Additional things to consider (about)

Georgia has an unusually high number of statutory authorizations for government entity copyright ownership (see examples above). At least four of these statutes, explicitly granting authority to hold copyrights, were enacted after the passage of the 1976 federal copyright act.

The current version of the Georgia Open Records Act does not restrict records requests to Georgia citizens. A Georgia court expanded the right of access beyond state residents in Atchison v. Hosp. Auth. of City of St. Marys, 245 Ga. 494, 265 S.E.2d 801 (1980), and the Open Records Law was later changed to omit the citizens-only language. See Ga. Op. Att'y Gen. 76 (1993).
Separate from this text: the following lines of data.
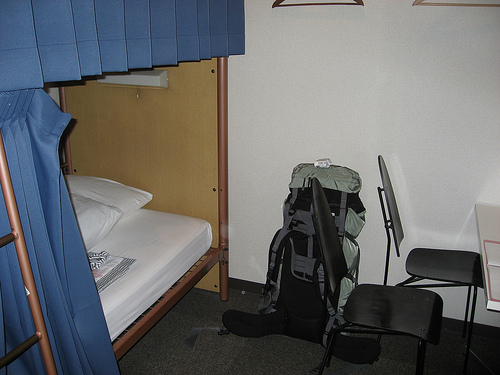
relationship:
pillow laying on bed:
[63, 173, 153, 219] [87, 207, 214, 343]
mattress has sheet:
[86, 208, 214, 342] [86, 208, 213, 343]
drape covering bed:
[1, 88, 122, 374] [87, 207, 214, 343]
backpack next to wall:
[218, 158, 382, 365] [229, 0, 499, 329]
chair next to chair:
[376, 154, 485, 366] [309, 177, 444, 375]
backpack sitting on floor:
[218, 158, 382, 365] [118, 286, 500, 375]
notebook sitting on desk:
[482, 238, 500, 302] [475, 202, 500, 312]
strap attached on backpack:
[259, 226, 294, 314] [218, 158, 382, 365]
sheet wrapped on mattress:
[86, 208, 213, 343] [86, 208, 214, 342]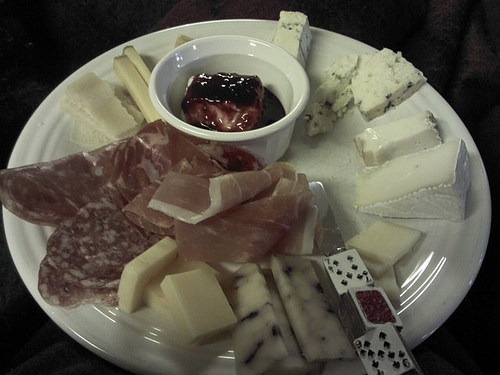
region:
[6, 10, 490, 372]
plate holding cheese and meats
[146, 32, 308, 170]
dipping sauce on plate with meat and cheese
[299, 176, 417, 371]
knife to spread cheese with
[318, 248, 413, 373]
handle of cheese knife is made in design of playing cards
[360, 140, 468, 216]
brie cheese on cheese plate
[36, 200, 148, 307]
slices of salami next to cheddar cheese on plate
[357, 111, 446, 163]
brie cheese next to blue cheese on cheese plate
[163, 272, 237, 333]
cheddar cheese squared on cheese plate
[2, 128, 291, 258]
various styles of sliced meats to partner with the cheese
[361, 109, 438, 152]
small piece of brie cheese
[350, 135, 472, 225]
white cheese wedge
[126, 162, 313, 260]
thin sliced meat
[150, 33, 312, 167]
white ceramic bowl with purple sauce over cheese morsel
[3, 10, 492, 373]
round white plate with cheese wedge samples and thin meats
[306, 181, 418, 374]
knife spreader with game card handle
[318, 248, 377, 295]
seven of clubs design on knife handle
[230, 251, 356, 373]
yellow and black cheese slices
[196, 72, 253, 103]
purple sauce on cheese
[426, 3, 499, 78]
black material tablecloth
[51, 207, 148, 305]
spotted thinly slices meat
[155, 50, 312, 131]
Barbeque sauce?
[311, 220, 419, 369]
Is this food or playing cards?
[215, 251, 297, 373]
Is that mold on the cheese?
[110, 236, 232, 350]
Some type of white cheese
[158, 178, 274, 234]
Some type of meat. Ham maybe?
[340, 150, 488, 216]
Is this cheese or desert?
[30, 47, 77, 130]
White plate on some type of black background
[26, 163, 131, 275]
What type of meat is that?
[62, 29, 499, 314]
This plate is not appetizing at all!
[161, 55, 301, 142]
sauce in a bowl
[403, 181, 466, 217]
edge of a cake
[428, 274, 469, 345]
edge of a plate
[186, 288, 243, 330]
part of a cake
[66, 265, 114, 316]
part of a meat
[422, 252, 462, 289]
part of a plate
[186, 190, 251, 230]
part of a ham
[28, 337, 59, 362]
part of a cloth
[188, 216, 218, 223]
edge of a plate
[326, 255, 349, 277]
part of some cards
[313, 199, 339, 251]
part of a blade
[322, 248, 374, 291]
Seven of spades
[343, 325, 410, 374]
9 of spades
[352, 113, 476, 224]
brie cheese on right side of plate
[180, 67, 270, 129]
something covered in jelly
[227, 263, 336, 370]
cheese with dark purple colors on the bottom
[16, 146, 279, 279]
different meats on the left of plate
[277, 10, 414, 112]
blue cheese in upper right area of plate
The Georgia code explicitly refers to records as "public property" in Ga. Code Ann. § 50-18-102 ("All records created or received in the performance of duty and paid for by public funds are deemed to be public property"), however it also specifies that title to records transferred under the state records management program either remains with the originating agency or is transferred to the State Archives. Ga. Code Ann. § 50-18-98. The Georgia code also prohibits the transfer of public records to the custody of private individuals without special authorization. Ga. Code Ann. § 50-18-102.